Malgré son engagement politique, Cheikh Anta Diop n’a jamais accédé au pouvoir, choisissant souvent de rester en retrait. En témoigne sa décision de renoncer à son mandat de député en 1983, une démarche marquée par une vive dénonciation des « fraudes » survenues lors des élections générales de la même année.
L’une des formules favorites de Cheikh Anta Diop, qu’il répétait souvent vers la fin de sa vie, soulignait que ni lui ni ses partis politiques successifs « n’étaient intéressés par le pouvoir pour le pouvoir ». Par ces mots, il affirmait son indifférence aux « délices et poisons » associés à la toute-puissance étatique. C’est dans ce cadre qu’il a démontré l’ampleur et l’originalité de son engagement politique. En effet, en 1958, l’effondrement de la Quatrième République française, après la défaite de Dien Bien Phu, la résistance algérienne et la montée en puissance du Rassemblement Démocratique Africain (RDA) et d’autres mouvements anticolonialistes, a marqué un tournant. Cette crise a ouvert la voie au retour au pouvoir du général Charles de Gaulle. Cependant, « cette évolution inattendue allait imposer une révision radicale de la politique coloniale de la France en Afrique. Un comité ad hoc fut créé pour rédiger l’avant-projet de la Constitution de la future Cinquième République, devant être soumis à référendum. Quelques élus africains de l’ancien empire devenu l’«Union française » furent conviés à y participer », raconte Dialo Diop dans son article scientifique « Témoignage : Le legs politique de Cheikh Anta Diop et les défis contemporains », publié en septembre 2023.
Pressenti pour rejoindre ce comité, Cheikh Anta Diop a refusé catégoriquement, estimant qu’on ne pouvait pas lui demander de participer à « une réflexion sur la meilleure manière de ligoter et asservir son propre peuple ». Ce rejet contrastait avec la position des députés Félix Houphouët-Boigny et Léopold Sédar Senghor, qui acceptèrent de siéger dans le comité et, au lendemain du référendum du 28 septembre 1958, occupèrent des postes de ministres ou secrétaires d’État dans le premier gouvernement de Gaulle. Ces deux hommes deviendront respectivement présidents des républiques de Côte d’Ivoire et du Sénégal en 1960.
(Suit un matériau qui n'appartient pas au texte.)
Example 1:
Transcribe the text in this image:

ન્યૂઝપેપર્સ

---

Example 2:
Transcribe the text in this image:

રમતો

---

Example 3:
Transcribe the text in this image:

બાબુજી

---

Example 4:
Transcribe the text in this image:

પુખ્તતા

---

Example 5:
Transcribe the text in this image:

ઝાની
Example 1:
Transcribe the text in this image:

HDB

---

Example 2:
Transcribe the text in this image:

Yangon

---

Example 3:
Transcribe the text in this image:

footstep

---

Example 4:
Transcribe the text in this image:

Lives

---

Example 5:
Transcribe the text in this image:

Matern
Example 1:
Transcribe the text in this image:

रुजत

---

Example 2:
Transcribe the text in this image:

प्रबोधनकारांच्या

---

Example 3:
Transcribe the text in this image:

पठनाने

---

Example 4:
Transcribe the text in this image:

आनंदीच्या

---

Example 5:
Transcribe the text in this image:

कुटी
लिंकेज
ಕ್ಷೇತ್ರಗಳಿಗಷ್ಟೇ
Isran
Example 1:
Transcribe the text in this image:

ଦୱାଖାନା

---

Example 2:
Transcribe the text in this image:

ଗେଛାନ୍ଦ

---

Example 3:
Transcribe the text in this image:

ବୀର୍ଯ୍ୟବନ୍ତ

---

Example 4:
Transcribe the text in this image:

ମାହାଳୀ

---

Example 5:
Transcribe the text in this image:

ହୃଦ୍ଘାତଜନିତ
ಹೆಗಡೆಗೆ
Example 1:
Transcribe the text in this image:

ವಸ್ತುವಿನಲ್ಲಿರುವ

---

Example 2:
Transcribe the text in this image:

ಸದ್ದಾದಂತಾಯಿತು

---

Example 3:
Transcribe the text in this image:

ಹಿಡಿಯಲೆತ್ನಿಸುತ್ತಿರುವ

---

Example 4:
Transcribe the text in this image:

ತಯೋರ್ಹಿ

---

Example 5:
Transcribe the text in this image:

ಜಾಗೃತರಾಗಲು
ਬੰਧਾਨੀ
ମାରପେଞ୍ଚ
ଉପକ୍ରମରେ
Il est important de rappeler qu’après sa soutenance de thèse mémorable le 9 janvier 1960, et son retour immédiat au Sénégal, avec l’intention de contribuer à la formation des cadres et à la recherche scientifique, Cheikh Anta Diop, homme de pédagogie, fut privé de son poste d’enseignement pendant vingt ans. De plus, il fut brièvement emprisonné en 1962, victime d’une manœuvre partisane dans un contexte électoral tendu.
Toujours selon Dialo Diop, l’égyptologue sénégalais résista également aux offres pressantes du président Senghor, qui lui proposait de rejoindre son régime en échange d’une large représentation de ministres et de députés, à condition qu’il renonce au programme de son propre parti et accepte de le dissoudre au sein de l’Union progressiste sénégalaise (Ups).
Après la légalisation du Rnd en 1981, l’attitude de Cheikh Anta Diop lors des élections générales de 1983 reste un acte emblématique de son engagement. Le Bureau politique a opté pour une stratégie d’abstention à l’élection présidentielle, tout en appelant la majorité parlementaire à soutenir le parti. Cette approche visait à démontrer que le changement de politique pouvait passer par le Parlement plutôt que par un président unique. Cependant, le scrutin fut marqué par une circulaire autorisant le vote avec simplement la carte d’électeur, ce qui facilita des fraudes massives. Face à cette situation, le RND dénonça le processus électoral comme une « non-élection » et refusa de siéger à l’Assemblée nationale.
Cheikh Anta Diop, seul élu de son parti, choisit finalement de ne pas prendre son siège. Il justifia cette décision en expliquant que son geste visait à « protéger la démocratie et à sauver les mœurs électorales » du pays. En 1984, il démissionne de son mandat, soulignant que sa démarche était un respect envers les militants et un rejet des élections manipulées.